Monday, December 10, 2007

Multiline string literals in Factor

It's always annoyed me somewhat that Factor strings can only be on one line and that there was no mechanism for anything like "here documents" like Perl has. So I decided to write it myself. At this point, I don't really need it and have forgotten what I wanted it for, but it was still a fun exercise.

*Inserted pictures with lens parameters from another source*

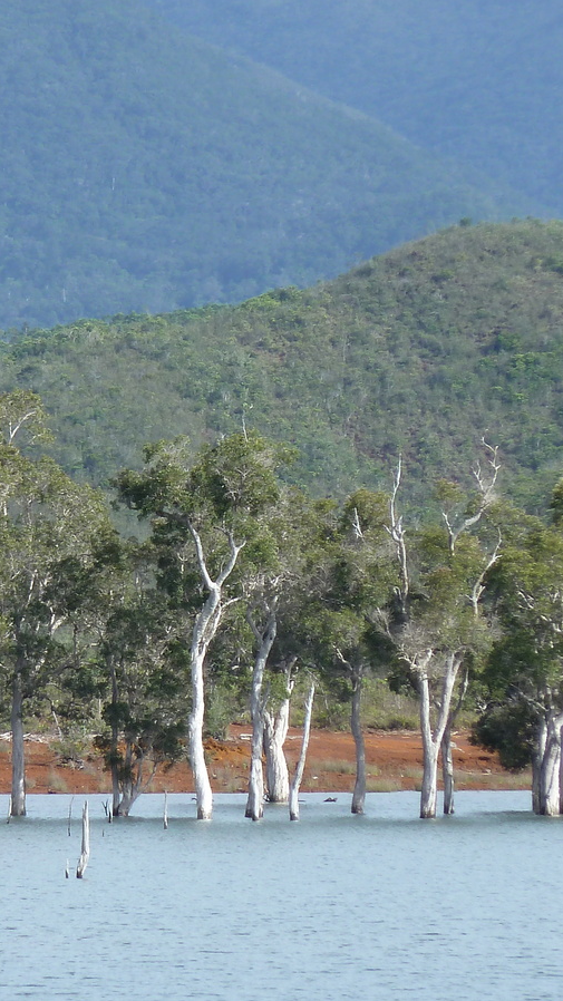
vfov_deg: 3.7
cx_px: 26
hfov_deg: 2.1
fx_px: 15422
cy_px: 500
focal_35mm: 581
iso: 80
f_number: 4.9
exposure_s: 1/200
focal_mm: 49.2
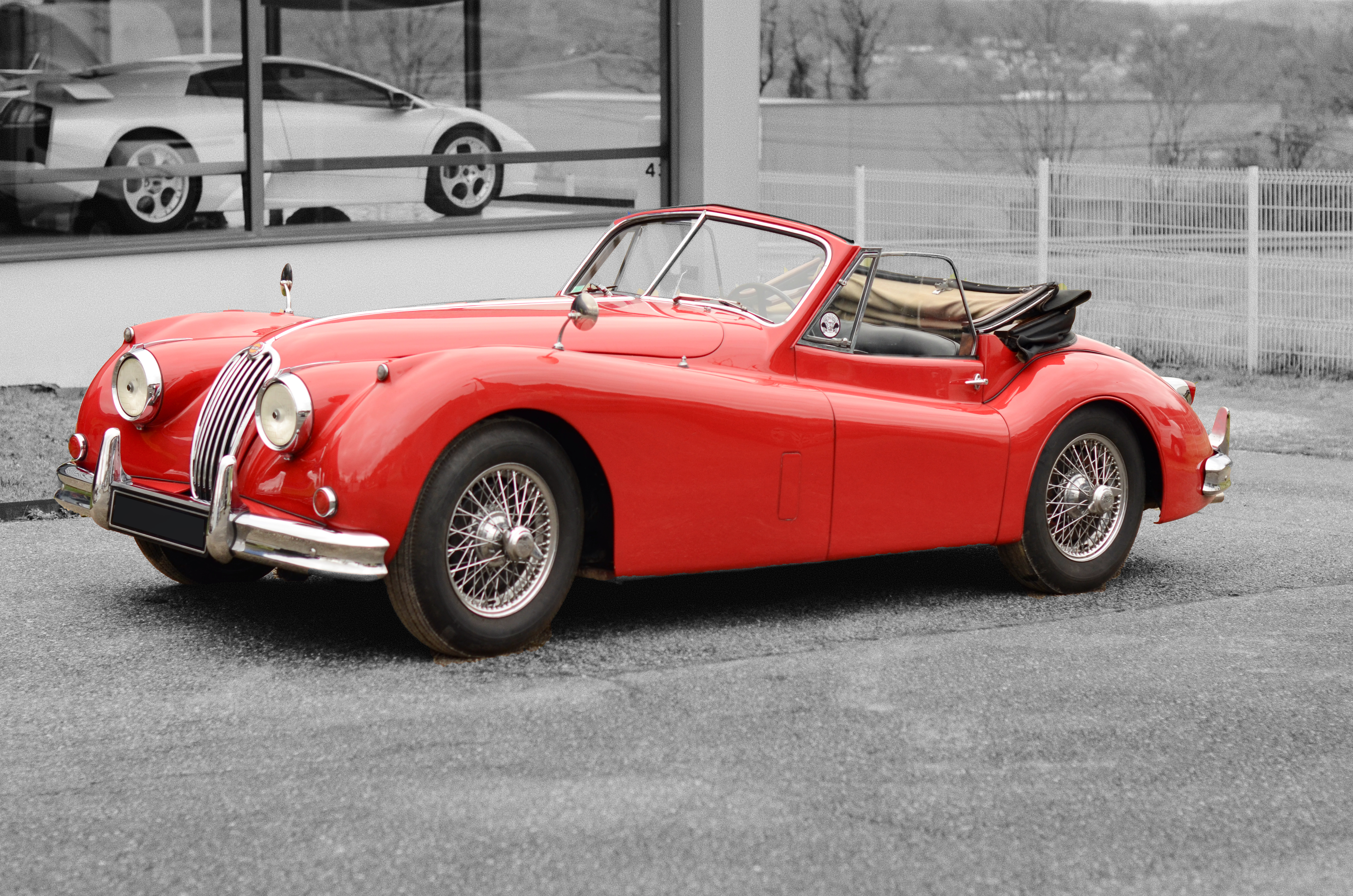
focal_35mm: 75
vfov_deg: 18.1
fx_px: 2813
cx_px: 676
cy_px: 448
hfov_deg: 27.0
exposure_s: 1/800
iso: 320
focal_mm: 50
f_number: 2.5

I started out thinking I should do something similar to some other languages do it: write a word, maybe called <<<, which is followed by some string which is used to delineate a multiline string literal expression. But I realized this wouldn't be the most idiomatic way in Factor. First, if you're making a multiline string literal, why would you ever have it be within a word? For constants like this, it's considered best practice to put them in their own separate words. Second, why do I need to give the option of choosing your own ending? What's wrong with just using a semicolon, like other Factor definitions?

Putting this together, I came up with the following syntax:

STRING: something
Hey, I can type all the text I want here
And it can be over multiple lines
But without the backslash-n escape sequence!

The final line, the semicolon, has to have no whitespace before or after it. This allows for practically any useful string to be written this way. The syntax will compile into something like this:

: something
"Hey, I can type all the text I want here\nAnd it can be over multiple lines\nBut without the backslash-n escape sequence!" ;

With a previous parser design, multiline string literals like this were impossible, but now they can be done in 11 lines. I packaged this up and put it in my repository under extra/multiline so others can use it.

Using the internals of the parser, the first word advances the parser state one line and returns the text of the new line.

: next-line-text ( -- str )
lexer get dup next-line line-text ;

The next two words do the bulk of the parsing. They advance the parser's current line until reaching a line consisting only of ";", and then advance the line one more time. While moving forward, a string is compiled consisting of all of the lines, interspersed with newlines.

: (parse-here) ( -- )
next-line-text dup ";" =
[ drop lexer get next-line ] [ % "\n" % (parse-here) ] if ;

: parse-here ( -- str )
[ (parse-here) ] "" make 1 head*
lexer get next-line ;

Finally, the word STRING: puts it all together, defining a new word using a string gathered with parse-here.

CREATE dup reset-generic
parse-here 1quotation define-compound ; parsing

There are downsides to having an extremely flexible syntax like Factor. Things can be less predictable when libraries can alter the fundamentals of syntax. It'd be impossible to create a fixed BNF description of Factor syntax. Additionally, the particular structure of Factor sometimes encourages syntax extension that's heavily dependent on the details of the current implementation. But the upside is that we can do things like this. I think it's worth it.